Calculations for the current forecasts are based on mathematical equations determined from environmental processes that were measured before the Arctic began to undergo dramatic change.
Dr Phil Hwang is a Geophysicist and a Senior Lecturer in Physical Geography at the University of Huddersfield and he will join a multi-national research team on what is to be the first-ever, year-round expedition into the central Arctic Ocean. His job will be to undertake new studies into the Arctic climate system during the depth of the polar night.
The polar night occurs in the northernmost and southernmost regions of the Earth when the night lasts for more than 24 hours and the length of the darkness can vary from 20 hours at the Arctic Circle to 179 days at the North Pole.
Dr Hwang’s research is to understand the dynamics of Arctic sea ice and its effect on sea ice breakup/melting in summer. He explains how the current climate model, used to predict changes in our climate, uses equations calculated from when Arctic sea ice was thicker and slower-moving. “A critical new dataset gathered from present-day Arctic sea ice is imperative if we are ever to receive a more accurate and realistic forecast on the future of our climate,” said Dr Hwang.
His approach, when he joins the expedition for two months next summer, will use a combination of sea ice buoys, helicopter survey and satellite remote sensing. “This way, we will be able to observe the full evolution of sea ice floe dynamics, fragmentation and lateral melt,” he said.

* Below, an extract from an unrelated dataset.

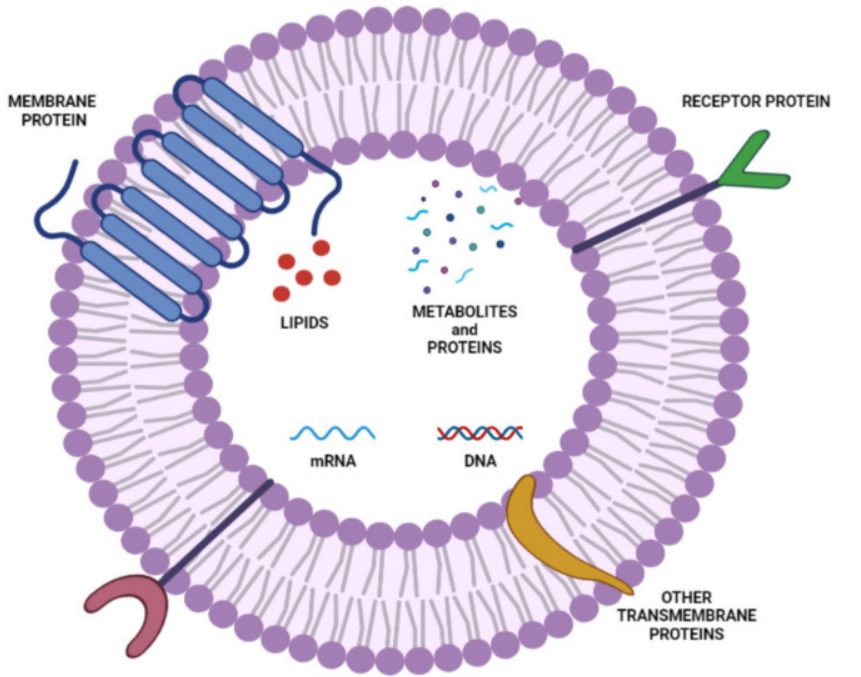
Figure 7. Exosome structure and content. Created with BioRender.com (accessed on 10 January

In this video, Dr Phil Hwang explains how numerical equations used by the current climate model are based on measurements taken from the 'old Arctic' when sea ice was thicker and slower-moving. However, sea ice in the 'new Arctic' is thinner, moves faster and during the Arctic summer, the ice becomes fragmented, breaking-up into smaller pieces. He says a critical new dataset is needed if the world is ever to receive an accurate and more realistic forecast on the future of our changing climate.
After more than five years of planning, the Multi-Disciplinary drifting Observatory for the study of Arctic Climate (MOSAiC) programme, led by the Alfred Wegener Institute in Germany, will see the research icebreaker RV Polarstern frozen into the Arctic sea ice and then drift across the top of the Arctic Ocean.
The icebreaker officially set sail from Norway last month and over the next twelve months’ hundreds of scientists from 19 countries will join the expedition at different intervals throughout RV Polarstern’s journey.
The expedition’s seven UK projects have been awarded £1.8 million of Natural Environment Research Council (NERC) funding, from the UK Government’s Business department, to ensure the UK is at the forefront of international scientific collaboration.
Over the course of the year, the scientists will conduct a range of marine, atmospheric, biological and sea ice-related research from the floating platform, the field camps and the advanced remote and autonomous vehicles. It is expected the vessel will complete its drift by October 2020.
Science Minister Chris Skidmore said: “The UK has a proud history of polar exploration and scientific discoveries, from Ernest Shackleton to Sir John Franklin.
“This latest polar expedition is the biggest ever undertaken and illustrates the extent and ambition of our international collaborations in the search for answers on climate change. With the Arctic ice cap melting at an alarming rate, it is imperative we understand the consequences of polar changes on the rest of the world.
“The work of the dedicated researchers on this ambitious project, right at the heart of the Arctic region, will help us do just that. This voyage could provide the way for us all to have a safer, greener and brighter future.”